What a beautifully written piece! “Magnificent” indeed! Among other things, I couldn’t help reflecting on the “millions of super cool things quietly behind the scenes, just like the camera crew, the director, producers, and that looooooong list of people you see in the credits but never see in the film. Without them, the film would not exist…”
Sad to say, when the film’s action ends, many–perhaps most–people get up and head for the doors. My late wife and I never did that. We were always interested in the details. Besides, we paid to see the whole movie, so why shouldn’t we watch everything we paid for, including the credits? The music alone over the closing credits was usually worth the money, a concert performance in itself. Now and then we might actually be left alone in the auditorium as we watched the screen. Probably the most egregious example was Lord of the Rings, which displayed such a staggeringly long list of contributors and thousands of fans. It must have taken fifteen minutes at least. But in general, it’s well to remember the people who contribute to our lives, or have done in the past. Hollywood movies of the 30s, 40s and 50s had such miserably curt lists of “stars” who appeared in the cast, producer and director, with nothing else to tell us. Unless we go to the “Internet Movie Database” for more detail, a resource not even dreamed of back then.
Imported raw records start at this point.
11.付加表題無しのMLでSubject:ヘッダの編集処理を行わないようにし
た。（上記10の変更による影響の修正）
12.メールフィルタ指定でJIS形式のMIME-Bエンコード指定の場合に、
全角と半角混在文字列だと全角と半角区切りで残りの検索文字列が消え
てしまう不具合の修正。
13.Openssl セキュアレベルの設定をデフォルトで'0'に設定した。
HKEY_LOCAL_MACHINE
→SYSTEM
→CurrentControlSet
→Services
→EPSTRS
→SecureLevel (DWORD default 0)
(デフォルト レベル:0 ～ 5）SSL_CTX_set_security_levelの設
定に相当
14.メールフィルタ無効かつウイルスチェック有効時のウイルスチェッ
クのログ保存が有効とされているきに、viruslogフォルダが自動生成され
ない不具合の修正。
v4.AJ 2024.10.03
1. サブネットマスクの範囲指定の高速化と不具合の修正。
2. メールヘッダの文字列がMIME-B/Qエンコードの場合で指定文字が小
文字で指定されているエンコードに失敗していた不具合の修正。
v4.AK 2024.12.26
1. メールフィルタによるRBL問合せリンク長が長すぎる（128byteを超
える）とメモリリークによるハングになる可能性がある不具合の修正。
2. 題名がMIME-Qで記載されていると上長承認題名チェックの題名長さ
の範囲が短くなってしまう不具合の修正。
It’s at least of passing interest to know who was the “Key Grip” and the “Best Boy.” And hey, let’s not get sexist about this; wasn’t there ever a “Best Girl” as well? Even if what she did was simply to serve coffee to the film crew–which was very likely back then–she still played a vital role in keeping up the morale of the team as a whole.
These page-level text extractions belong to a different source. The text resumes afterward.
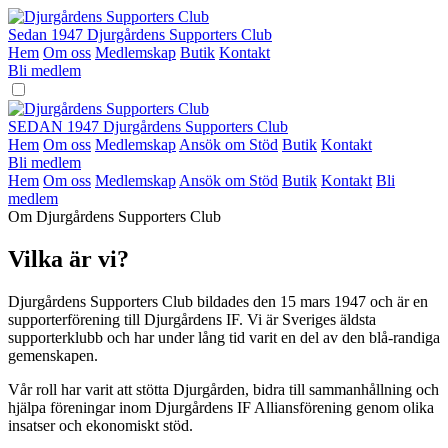
Hoppa
till
Sedan 1947
Djurgårdens Supporters Club
innehåll
Hem
Om oss
Medlemskap
Butik
Kontakt
Bli medlem
SEDAN 1947
Djurgårdens Supporters Club
Hem
Om oss
Medlemskap
Ansök om Stöd
Butik
Kontakt
Bli medlem
Hem
Om oss
Medlemskap
Ansök om Stöd
Butik
Kontakt
Bli
medlem
Om Djurgårdens Supporters Club
Vilka är vi?
Djurgårdens Supporters Club bildades den 15 mars 1947 och är en
supporterförening till Djurgårdens IF. Vi är Sveriges äldsta
supporterklubb och har under lång tid varit en del av den blå-randiga
gemenskapen.
Vår roll har varit att stötta Djurgården, bidra till sammanhållning och
hjälpa föreningar inom Djurgårdens IF Alliansförening genom olika
insatser och ekonomiskt stöd.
On a more tragic note, somewhere in my (“our”) DVD collection among the credits I think can dig up the name of Diane Chenery-Wickens. If her name doesn’t ring a bell with anyone on this side of the pond–or even on the other side–Diane was one of those “minor” yet essential and talented contributors to a movie who won prizes as a makeup artist–in this case for a production of Jane Austen’s “Pride and Prejudice.”
Unfortunately Diane was murdered–by a husband who very much fitted the role of one of those psychopathic conmen so often discussed here. And as I followed the story of the investigations back in 2008, I couldn’t help being struck by the swiftness of British police in nailing her killer, compared with the slowness of American police in nailing Drew Peterson here for a similar wife murder–more than one, in fact–taking place at the same time. That’s all “another story,” as Kipling put it. Still, it was good to see Diane’s name remembered among the credits for her movie achievements, and not merely as a murder “victim.” People’s lives matter, even if they’re “only” makeup artists (as important and talented as they can be) and not international stars.
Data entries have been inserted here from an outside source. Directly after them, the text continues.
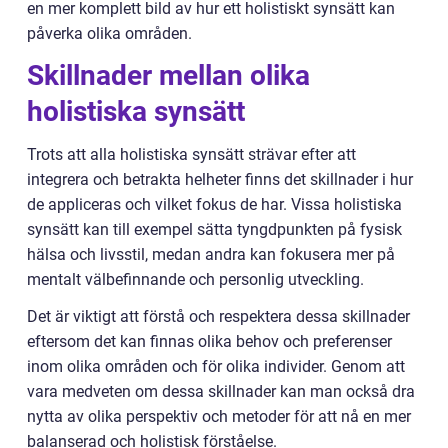
en mer komplett bild av hur ett holistiskt synsätt kan
påverka olika områden.
Skillnader mellan olika
holistiska synsätt
Trots att alla holistiska synsätt strävar efter att
integrera och betrakta helheter finns det skillnader i hur
de appliceras och vilket fokus de har. Vissa holistiska
synsätt kan till exempel sätta tyngdpunkten på fysisk
hälsa och livsstil, medan andra kan fokusera mer på
mentalt välbefinnande och personlig utveckling.
Det är viktigt att förstå och respektera dessa skillnader
eftersom det kan finnas olika behov och preferenser
inom olika områden och för olika individer. Genom att
vara medveten om dessa skillnader kan man också dra
nytta av olika perspektiv och metoder för att nå en mer
balanserad och holistisk förståelse.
My only argument with Liberty Forrest’s article is why would we choose to rip the beautiful bow and packaging off our gift as though it were worth nothing, and all we wanted was what was inside? Isn’t that disrespectful and unappreciative of whoever wrapped the gift for us with such care? Oh, I’m sure we can all understand the impatience of a child as he or she tears the packaging aside in eagerness to discover what’s inside. These are childlike, forgivable traits. Yet I have to say that as an adult I always preferred to unwrap a gift neatly, taking my time carefully slitting the wrapping paper with a sharp knife, savoring the anticipation of what might lie inside–and appreciating the fact that someone who loved (or at least “liked”) me had taken the trouble to make the gift look attractive for me, from the colorful sheen of the paper to the little bow on top. These details deserve gratitude.